West Virginia is the only state that lies entirely within Appalachia. West Virginians tend to be poorer and more likely to lack health insurance than the general U.S. population. The purpose of this qualitative study was to 1) obtain an understanding of attitudes about breast and cervical cancer screening among women aged 25 to 64 years; 2) determine factors that motivate women to be screened for breast and cervical cancer; and 3) evaluate educational materials about breast and cervical cancer screening for use in this population.

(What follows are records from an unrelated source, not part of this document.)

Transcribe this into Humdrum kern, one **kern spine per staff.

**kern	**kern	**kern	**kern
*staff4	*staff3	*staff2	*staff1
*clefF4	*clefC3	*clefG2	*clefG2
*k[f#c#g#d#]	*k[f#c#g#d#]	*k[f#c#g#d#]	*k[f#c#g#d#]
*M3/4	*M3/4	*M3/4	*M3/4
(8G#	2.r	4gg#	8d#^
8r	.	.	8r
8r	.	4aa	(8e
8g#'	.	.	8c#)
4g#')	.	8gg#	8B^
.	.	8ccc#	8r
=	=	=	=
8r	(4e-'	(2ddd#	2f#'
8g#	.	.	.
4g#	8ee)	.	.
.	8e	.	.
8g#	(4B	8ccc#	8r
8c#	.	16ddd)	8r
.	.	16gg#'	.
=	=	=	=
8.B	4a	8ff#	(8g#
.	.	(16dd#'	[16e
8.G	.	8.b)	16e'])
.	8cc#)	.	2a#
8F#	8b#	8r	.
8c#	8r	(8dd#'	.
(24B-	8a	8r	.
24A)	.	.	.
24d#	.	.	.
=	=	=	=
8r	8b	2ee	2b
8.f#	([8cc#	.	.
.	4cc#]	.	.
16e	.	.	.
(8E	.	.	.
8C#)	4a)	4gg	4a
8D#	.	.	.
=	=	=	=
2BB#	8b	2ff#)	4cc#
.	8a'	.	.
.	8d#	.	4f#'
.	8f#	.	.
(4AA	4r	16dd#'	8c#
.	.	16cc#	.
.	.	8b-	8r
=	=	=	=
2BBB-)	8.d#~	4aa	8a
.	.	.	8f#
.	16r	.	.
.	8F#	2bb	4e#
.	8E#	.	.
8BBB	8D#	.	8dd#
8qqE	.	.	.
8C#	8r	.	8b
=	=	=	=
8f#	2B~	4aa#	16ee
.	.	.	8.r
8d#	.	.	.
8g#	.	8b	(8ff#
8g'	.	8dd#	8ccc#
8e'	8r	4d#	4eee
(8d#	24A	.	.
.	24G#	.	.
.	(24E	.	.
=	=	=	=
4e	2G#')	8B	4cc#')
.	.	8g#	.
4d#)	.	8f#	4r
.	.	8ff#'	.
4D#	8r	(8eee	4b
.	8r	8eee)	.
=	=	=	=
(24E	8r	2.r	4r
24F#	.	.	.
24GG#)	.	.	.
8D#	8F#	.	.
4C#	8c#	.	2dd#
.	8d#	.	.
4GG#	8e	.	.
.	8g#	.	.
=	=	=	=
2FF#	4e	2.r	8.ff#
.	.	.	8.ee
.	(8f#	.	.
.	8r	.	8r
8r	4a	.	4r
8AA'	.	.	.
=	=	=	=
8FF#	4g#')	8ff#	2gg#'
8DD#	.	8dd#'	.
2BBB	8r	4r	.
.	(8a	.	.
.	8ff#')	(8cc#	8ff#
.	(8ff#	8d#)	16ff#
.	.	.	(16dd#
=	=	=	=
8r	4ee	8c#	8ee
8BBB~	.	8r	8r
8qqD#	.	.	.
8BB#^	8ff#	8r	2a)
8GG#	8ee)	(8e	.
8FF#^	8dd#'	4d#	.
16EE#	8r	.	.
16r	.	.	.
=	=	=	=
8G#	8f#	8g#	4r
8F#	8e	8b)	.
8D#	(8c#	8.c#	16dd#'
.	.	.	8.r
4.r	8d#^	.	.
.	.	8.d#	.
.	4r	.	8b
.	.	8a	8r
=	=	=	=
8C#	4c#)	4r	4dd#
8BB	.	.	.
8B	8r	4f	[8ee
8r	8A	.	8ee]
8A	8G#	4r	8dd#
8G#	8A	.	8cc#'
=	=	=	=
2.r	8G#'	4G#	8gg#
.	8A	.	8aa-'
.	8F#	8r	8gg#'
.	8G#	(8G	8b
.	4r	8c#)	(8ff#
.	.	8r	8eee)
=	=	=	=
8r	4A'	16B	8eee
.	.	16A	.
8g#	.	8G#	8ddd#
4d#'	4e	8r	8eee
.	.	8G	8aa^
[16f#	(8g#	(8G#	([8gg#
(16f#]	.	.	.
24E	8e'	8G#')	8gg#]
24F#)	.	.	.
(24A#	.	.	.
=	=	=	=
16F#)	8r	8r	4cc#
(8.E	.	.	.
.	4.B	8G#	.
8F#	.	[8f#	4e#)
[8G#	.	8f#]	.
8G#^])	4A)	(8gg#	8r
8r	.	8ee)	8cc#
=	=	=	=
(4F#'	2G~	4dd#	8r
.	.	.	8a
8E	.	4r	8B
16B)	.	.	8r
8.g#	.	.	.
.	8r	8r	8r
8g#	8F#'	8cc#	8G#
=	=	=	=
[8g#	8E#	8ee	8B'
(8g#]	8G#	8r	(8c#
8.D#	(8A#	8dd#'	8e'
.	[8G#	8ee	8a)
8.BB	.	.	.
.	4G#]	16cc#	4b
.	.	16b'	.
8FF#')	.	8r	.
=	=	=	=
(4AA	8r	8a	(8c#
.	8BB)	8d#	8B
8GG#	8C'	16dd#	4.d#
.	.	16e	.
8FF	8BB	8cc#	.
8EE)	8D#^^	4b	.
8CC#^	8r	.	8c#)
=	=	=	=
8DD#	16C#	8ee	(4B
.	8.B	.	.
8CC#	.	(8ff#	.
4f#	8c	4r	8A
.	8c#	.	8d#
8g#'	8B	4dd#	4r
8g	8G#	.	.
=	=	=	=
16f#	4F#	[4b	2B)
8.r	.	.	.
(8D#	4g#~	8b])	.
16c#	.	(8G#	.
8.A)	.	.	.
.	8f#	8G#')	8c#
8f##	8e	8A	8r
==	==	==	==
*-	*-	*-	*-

The West Virginia Breast and Cervical Cancer Screening Program (WVBCCSP) is a comprehensive public health program, funded by the Centers for Disease Control and Prevention, dedicated to removing barriers to breast and cervical cancer screening and providing screenings to underserved women aged 25 to 64 years. The program partnered with RMS Strategies, Inc, to conduct six focus groups in three communities in West Virginia. Women were recruited by telephone based on program eligibility guidelines.
Results indicated that women were concerned about health care costs and lack of health insurance. Cost, fear, and embarrassment were identified as the top barriers to breast and cervical cancer screening. Participants believed that community-based educational campaigns would increase screening and promote use of the WVBCCSP.
Understanding why low-income Appalachian women do not get screened for breast and cervical cancer and determining motivational factors that encourage screening are important to increase screening rates among this population. Breast and cervical cancer efforts that use the words, knowledge, and suggestions of the women they serve are more likely to be effective and have a larger impact.